Sudah tiga bulan aku berpisah dengan Hanafi, ayahnya Hana. Sebelumnya kami telah sering berselisish. Dan puncaknya tiga bulan yang lalu. Hanafi selalu menyuruhku untuk berhenti bekerja dan fokus menjaga Hana. Biar dia saja yang mencari nafkah. Aku tahu kalau pendapatannya tidak bisa mencukupi kebutuhan kami. Aku bersikeras untuk tetap mengajar apapun yang terjadi. Hanafi yang ketika itu sedang lelah dan tidak dalam mood yang baik langsung marah tak terkendali dan meninggalkanku dengan Hana. Hana yang kecil melihat kejadian itu dan menangis sejadi-jadinya. Membuat aku pun ikut menangis dan memeluknya. Dinginnya malam menyelimuti kesedihanku bersama anakku yang malang.

Hana si kecil sering melihat perselisihanku dengan ayahnya. Biasanya dia menagis di sudut kamar atau pun belakang pintu.

***

Aku pun sampai di rumah dan langsung mengecek keadaan Hana. Panas badannya naik dan langsung kubawa ke rumah sakit.

Hasil dari dokter membuatku terkejut. Hana terserang penyakit demam berdarah dan diharuskan untuk menginap di rumah sakait. Besoknya aku meminta izin untuk tidak mengajar. Seharian bersama Hana, kuperhatikan wajah manisnya semakin tirus. Susah sekali memintanya untuk mau makan.

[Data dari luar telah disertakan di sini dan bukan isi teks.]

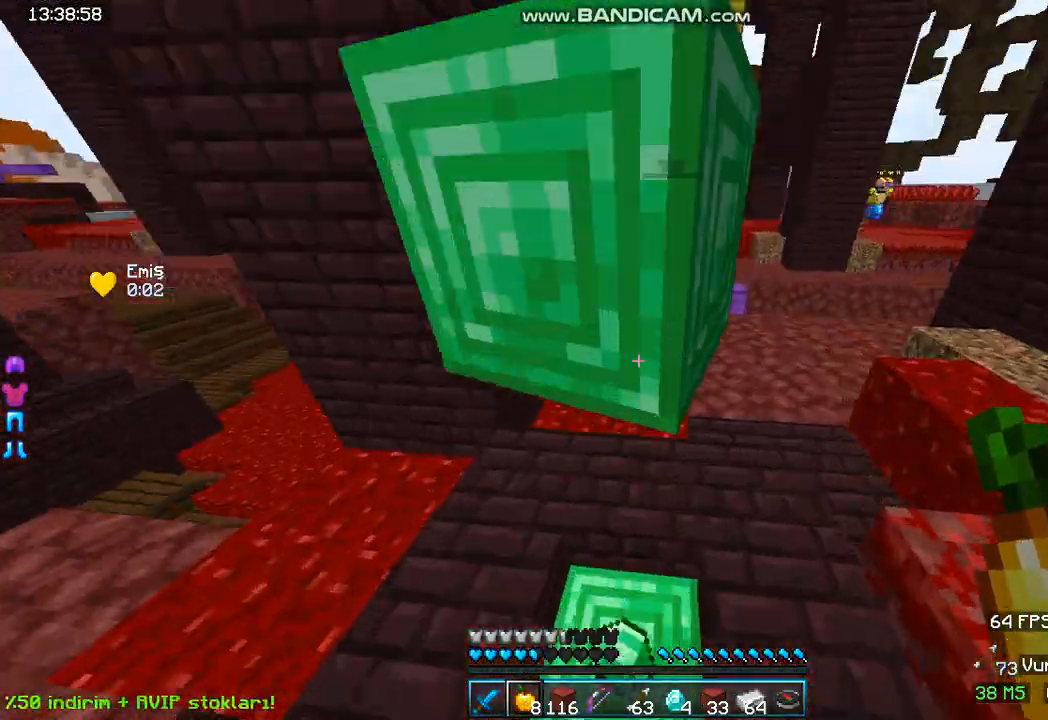
{"keys": ["space", "w"], "mouse": [], "events": [[333, "space", "down"]]}
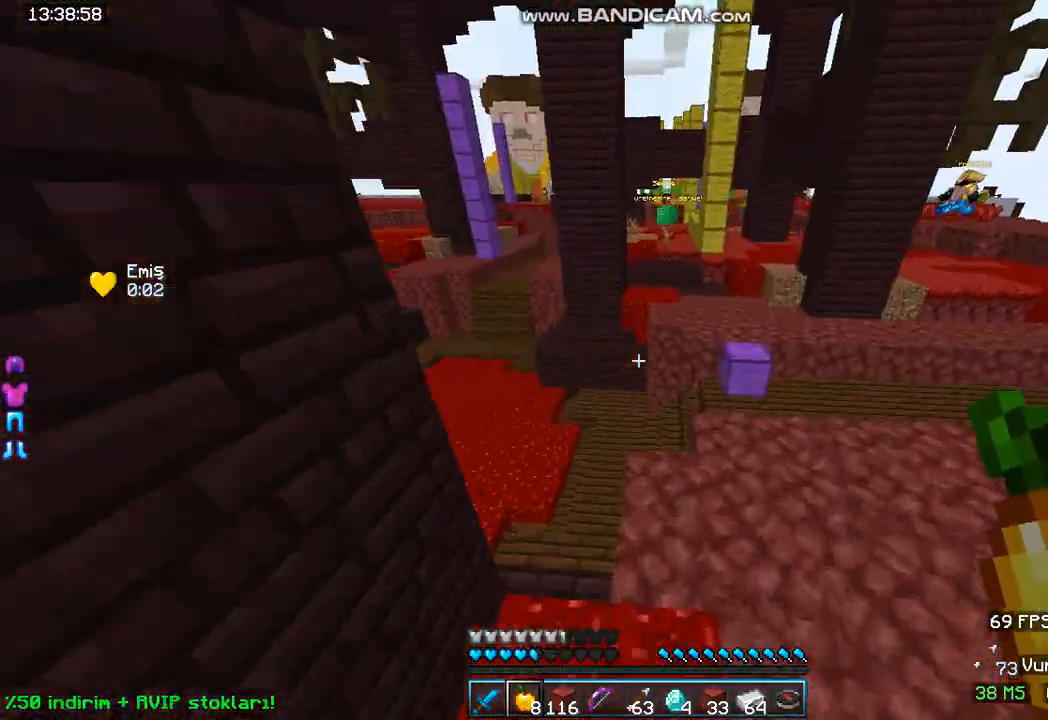
{"keys": ["w"], "mouse": [], "events": [[100, "space", "up"]]}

Aku memutuskan untuk memberitahu Hanafi bahwa Hana sakit dan dirawat di rumah sakit. Besoknya sebelum aku berangkat mengajar, Hanafi datang bersama ibunya. Neneknya Hana membawa nasi lengkap dengan lauk pauknya. Kulihat Hana makan dengan sangat lahap menyantap bekal dari neneknya tersebut. Wajah Hana kembali berseri. Kemudian kupamit dan berangkat ke sekolah dengan perasaan tenang.

Sorenya, aku kembali ke rumah sakit dengan membawa beberapa pakaian ganti Hana serta jus jambu biji untuk menaikkan trombosit Hana.

Sampainya di kamar Hana, kumelihat Hana tidur dengan ayahnya. Ternyata nenek Hana telah pulang duluan. Terlihat betapa Hana tidak ingin berpisah dengan ayahnya.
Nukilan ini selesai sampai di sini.